Die Landschaft der neuen Gedichte von Michael Starcke ist eine weite, ebenerdige, von 61 Flüssen durchzogene, über der ein fliegender Himmel steht. Die Flüsse sind seine Gedichte. In verschiedener Tiefe und Länge durchziehen sie eine felderreiche Landschaft.

Da sind die Felder seiner Sprache, seiner Poesie, die Felder der Natur, die Felder der Geschichte, die Felder des persönlichen Lebens, die Felder der Vergänglichkeit und das immer wieder in Fragen, Zweifeln, aber auch mit zarten Gewissheiten angegangene Feld der göttlich-geistigen Welt. So spannen sich die 61 Flüsse aus zwischen den Polen der Endlichkeit und Vergänglichkeit, die mit Erschrecken, Trauer, Verzweiflung verbunden werden und der leisen Erfahrung der anderen, der Auferstehungswelt, die mit Erstaunen, Freude und Trost verknüpft wird.

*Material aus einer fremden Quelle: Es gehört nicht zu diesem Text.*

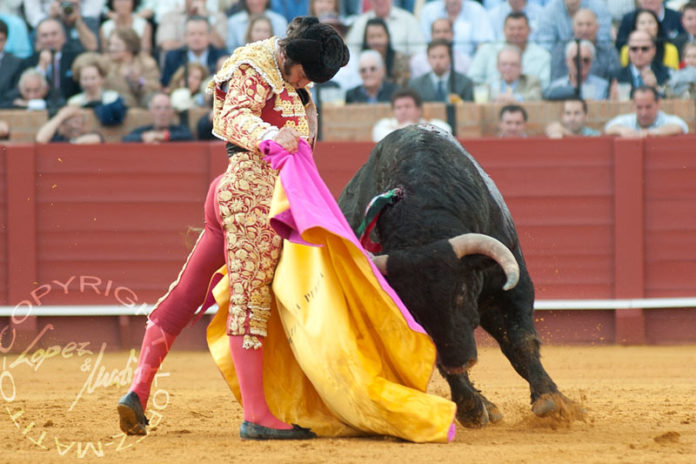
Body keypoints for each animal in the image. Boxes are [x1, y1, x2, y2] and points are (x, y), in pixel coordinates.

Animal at [338, 124, 580, 428]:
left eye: (461, 294)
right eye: (411, 310)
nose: (460, 361)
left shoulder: (510, 289)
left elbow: (519, 340)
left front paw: (553, 401)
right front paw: (471, 408)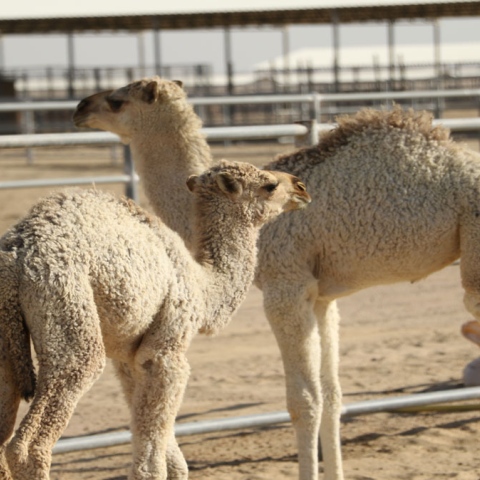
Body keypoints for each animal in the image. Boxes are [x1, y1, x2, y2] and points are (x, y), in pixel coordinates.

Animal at [0, 159, 312, 478]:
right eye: (269, 185)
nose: (301, 187)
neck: (202, 285)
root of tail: (16, 256)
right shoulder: (166, 349)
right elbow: (153, 457)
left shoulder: (129, 356)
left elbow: (163, 440)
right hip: (67, 310)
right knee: (30, 442)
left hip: (9, 345)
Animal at [73, 77, 480, 478]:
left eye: (116, 100)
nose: (79, 108)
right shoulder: (321, 297)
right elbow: (332, 395)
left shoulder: (284, 285)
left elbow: (304, 401)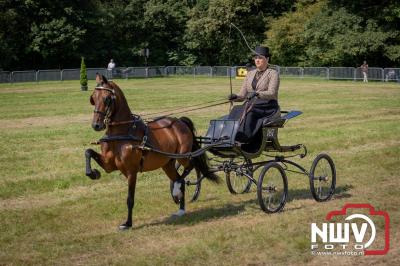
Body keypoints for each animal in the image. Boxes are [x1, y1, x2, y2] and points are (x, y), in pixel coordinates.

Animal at [83, 74, 217, 230]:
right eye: (93, 98)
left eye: (107, 98)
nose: (96, 125)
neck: (123, 132)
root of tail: (180, 122)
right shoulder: (109, 165)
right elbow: (88, 152)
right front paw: (93, 173)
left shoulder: (131, 171)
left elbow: (130, 198)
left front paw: (127, 223)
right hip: (167, 163)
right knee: (180, 177)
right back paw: (181, 210)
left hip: (183, 156)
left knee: (189, 169)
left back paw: (176, 191)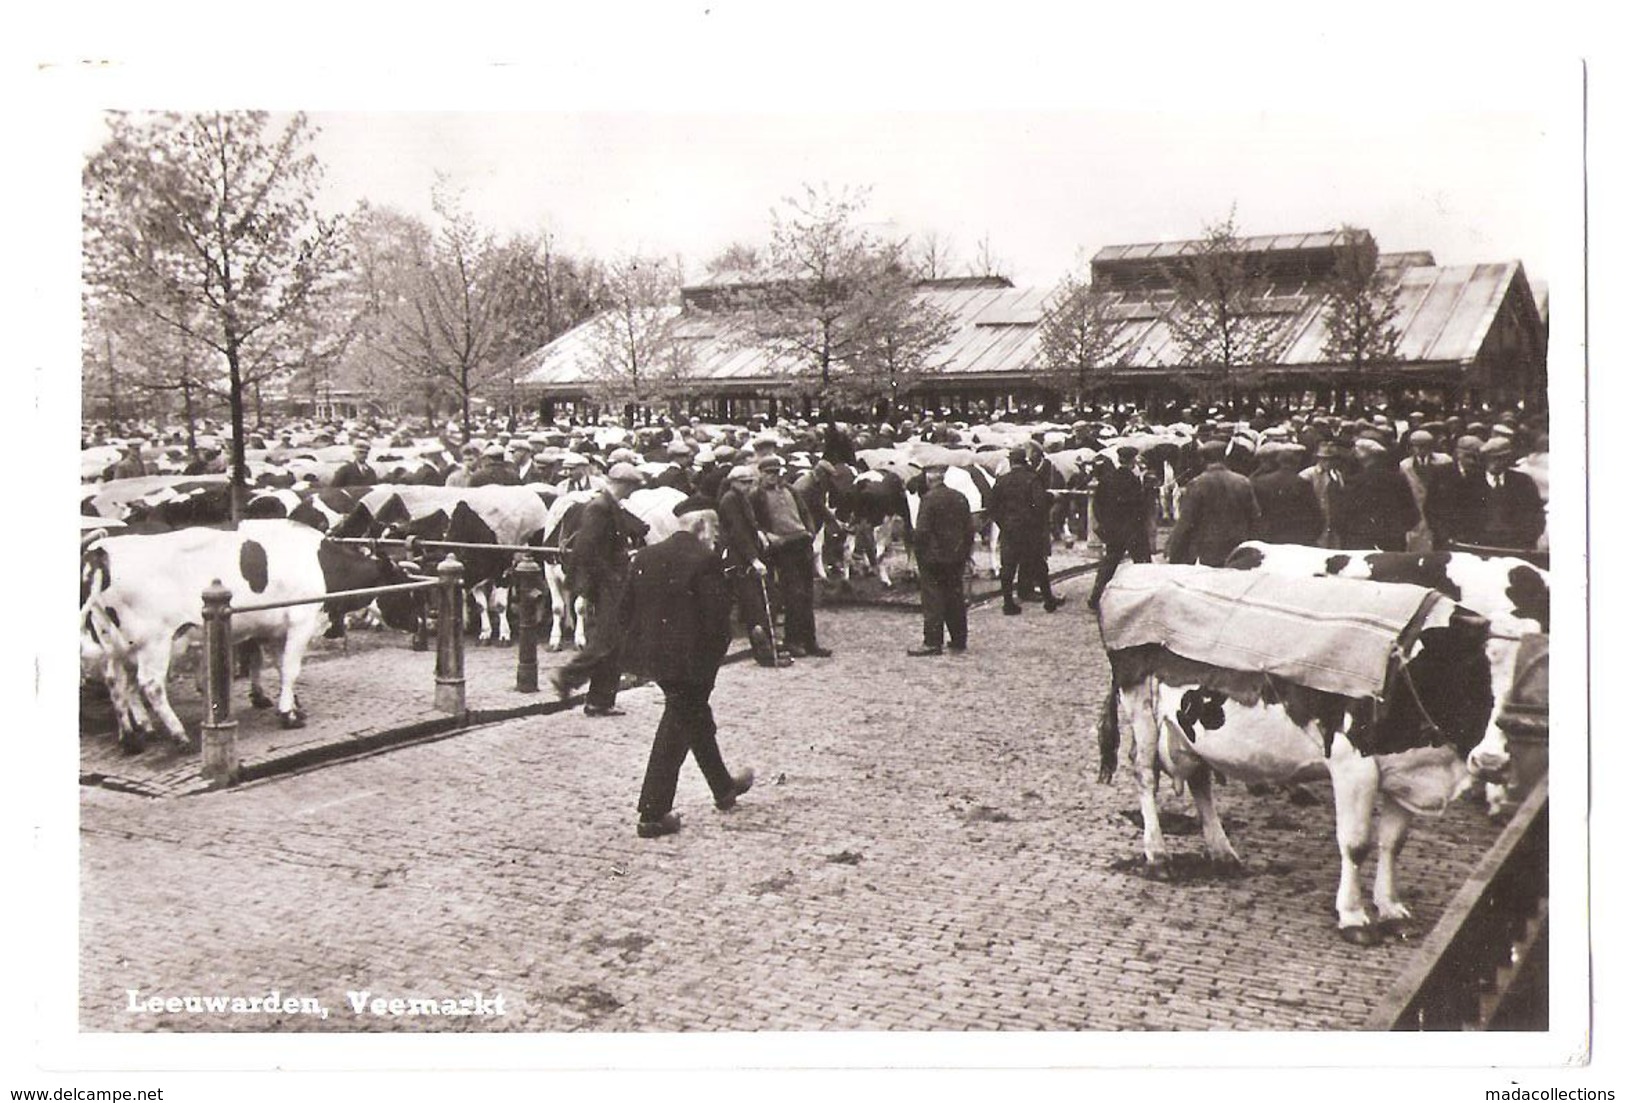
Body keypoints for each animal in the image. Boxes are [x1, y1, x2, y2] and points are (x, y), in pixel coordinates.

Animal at [82, 519, 419, 750]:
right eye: (403, 587)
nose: (418, 623)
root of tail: (102, 550)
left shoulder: (275, 629)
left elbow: (279, 668)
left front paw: (290, 705)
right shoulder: (300, 621)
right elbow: (291, 669)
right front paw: (289, 715)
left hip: (117, 640)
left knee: (117, 683)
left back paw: (133, 735)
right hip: (154, 641)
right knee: (149, 685)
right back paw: (178, 736)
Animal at [1098, 565, 1501, 942]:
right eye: (1473, 676)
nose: (1493, 762)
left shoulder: (1406, 773)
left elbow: (1393, 843)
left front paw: (1391, 908)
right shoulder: (1353, 765)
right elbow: (1356, 844)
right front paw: (1353, 917)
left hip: (1190, 730)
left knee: (1199, 779)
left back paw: (1223, 852)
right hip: (1139, 704)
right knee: (1145, 774)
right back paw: (1158, 855)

Das zeigt deutlich jenes Gedicht „erfurt, im dezember I“, das dem Gedichtband? seinen Titel gab. Es spielt auf dem Hauptfriedhof der Heimatstadt des Dichters und konstatiert fragend: … „ist der tod/ das sinnvolle ende/ einer langen reise?... „die ahnung, dass die welt nur ein/ schatten sei einer anderen welt// und das licht/ nur der schattenzarte schatten/ eines anderen namenlosen lichtes.“ Hier überwiegt die zarte Auferstehungsgewissheit in großer Tiefe.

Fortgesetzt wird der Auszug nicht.